**WHAT TO PRODUCE**
From the entries below, output the line with "101 102 38.32" and each following line up to and including the line with "527 558 538", exactly as written.

(Recorded data)
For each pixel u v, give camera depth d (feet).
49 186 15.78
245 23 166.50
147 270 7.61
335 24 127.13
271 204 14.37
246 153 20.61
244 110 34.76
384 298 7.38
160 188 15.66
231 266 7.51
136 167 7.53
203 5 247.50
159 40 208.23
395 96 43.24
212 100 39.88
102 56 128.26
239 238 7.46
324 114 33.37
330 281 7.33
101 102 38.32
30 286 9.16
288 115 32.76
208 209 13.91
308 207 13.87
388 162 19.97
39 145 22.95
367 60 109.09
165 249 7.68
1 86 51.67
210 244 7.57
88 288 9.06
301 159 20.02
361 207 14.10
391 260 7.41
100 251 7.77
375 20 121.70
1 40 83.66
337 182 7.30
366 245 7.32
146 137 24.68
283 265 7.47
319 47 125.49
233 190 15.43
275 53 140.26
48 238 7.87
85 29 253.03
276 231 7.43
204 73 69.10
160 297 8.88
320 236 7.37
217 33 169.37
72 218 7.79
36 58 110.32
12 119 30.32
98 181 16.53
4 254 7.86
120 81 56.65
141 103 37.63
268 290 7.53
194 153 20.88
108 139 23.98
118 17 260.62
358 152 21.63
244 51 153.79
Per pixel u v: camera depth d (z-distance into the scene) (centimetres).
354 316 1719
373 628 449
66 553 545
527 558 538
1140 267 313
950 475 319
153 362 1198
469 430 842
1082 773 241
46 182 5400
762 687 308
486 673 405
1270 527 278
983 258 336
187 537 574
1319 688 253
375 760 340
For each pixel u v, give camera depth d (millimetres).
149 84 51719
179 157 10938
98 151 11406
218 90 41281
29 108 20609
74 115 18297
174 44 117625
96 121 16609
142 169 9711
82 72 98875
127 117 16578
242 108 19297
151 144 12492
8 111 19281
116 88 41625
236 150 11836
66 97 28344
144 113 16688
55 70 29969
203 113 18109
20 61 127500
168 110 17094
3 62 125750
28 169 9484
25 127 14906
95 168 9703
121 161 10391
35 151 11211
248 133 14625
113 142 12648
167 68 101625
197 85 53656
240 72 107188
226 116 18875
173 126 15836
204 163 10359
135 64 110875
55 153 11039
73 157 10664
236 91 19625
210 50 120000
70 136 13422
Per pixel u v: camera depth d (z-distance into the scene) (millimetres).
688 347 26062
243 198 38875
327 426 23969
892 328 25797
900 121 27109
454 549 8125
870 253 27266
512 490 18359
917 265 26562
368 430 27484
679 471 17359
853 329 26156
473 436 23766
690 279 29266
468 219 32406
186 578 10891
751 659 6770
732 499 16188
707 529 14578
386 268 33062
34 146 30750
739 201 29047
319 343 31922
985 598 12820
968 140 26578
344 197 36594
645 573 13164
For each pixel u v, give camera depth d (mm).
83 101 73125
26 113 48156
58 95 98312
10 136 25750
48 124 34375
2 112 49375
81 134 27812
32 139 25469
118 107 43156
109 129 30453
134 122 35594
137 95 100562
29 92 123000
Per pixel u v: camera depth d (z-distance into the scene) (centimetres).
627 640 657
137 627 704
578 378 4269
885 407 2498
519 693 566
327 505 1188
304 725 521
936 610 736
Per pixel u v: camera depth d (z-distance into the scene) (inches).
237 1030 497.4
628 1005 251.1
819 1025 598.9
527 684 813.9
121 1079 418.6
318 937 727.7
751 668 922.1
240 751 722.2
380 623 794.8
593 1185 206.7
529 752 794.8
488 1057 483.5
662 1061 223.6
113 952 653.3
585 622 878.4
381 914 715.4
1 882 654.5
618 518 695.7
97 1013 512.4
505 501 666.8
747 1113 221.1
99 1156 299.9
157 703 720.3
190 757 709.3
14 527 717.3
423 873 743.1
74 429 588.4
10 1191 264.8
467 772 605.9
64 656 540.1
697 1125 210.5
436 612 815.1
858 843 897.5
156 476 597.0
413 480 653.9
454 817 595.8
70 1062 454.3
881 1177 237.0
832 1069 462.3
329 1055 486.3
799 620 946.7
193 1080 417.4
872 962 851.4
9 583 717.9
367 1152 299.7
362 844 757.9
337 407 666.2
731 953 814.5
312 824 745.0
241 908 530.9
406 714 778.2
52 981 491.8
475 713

**ANSWER**
101 102 38.32
30 286 9.16
288 115 32.76
208 209 13.91
308 207 13.87
388 162 19.97
39 145 22.95
367 60 109.09
165 249 7.68
1 86 51.67
210 244 7.57
88 288 9.06
301 159 20.02
361 207 14.10
391 260 7.41
100 251 7.77
375 20 121.70
1 40 83.66
337 182 7.30
366 245 7.32
146 137 24.68
283 265 7.47
319 47 125.49
233 190 15.43
275 53 140.26
48 238 7.87
85 29 253.03
276 231 7.43
204 73 69.10
160 297 8.88
320 236 7.37
217 33 169.37
72 218 7.79
36 58 110.32
12 119 30.32
98 181 16.53
4 254 7.86
120 81 56.65
141 103 37.63
268 290 7.53
194 153 20.88
108 139 23.98
118 17 260.62
358 152 21.63
244 51 153.79
Per pixel u v: camera depth d (z-distance into the scene) (centimetres).
354 316 1719
373 628 449
66 553 545
527 558 538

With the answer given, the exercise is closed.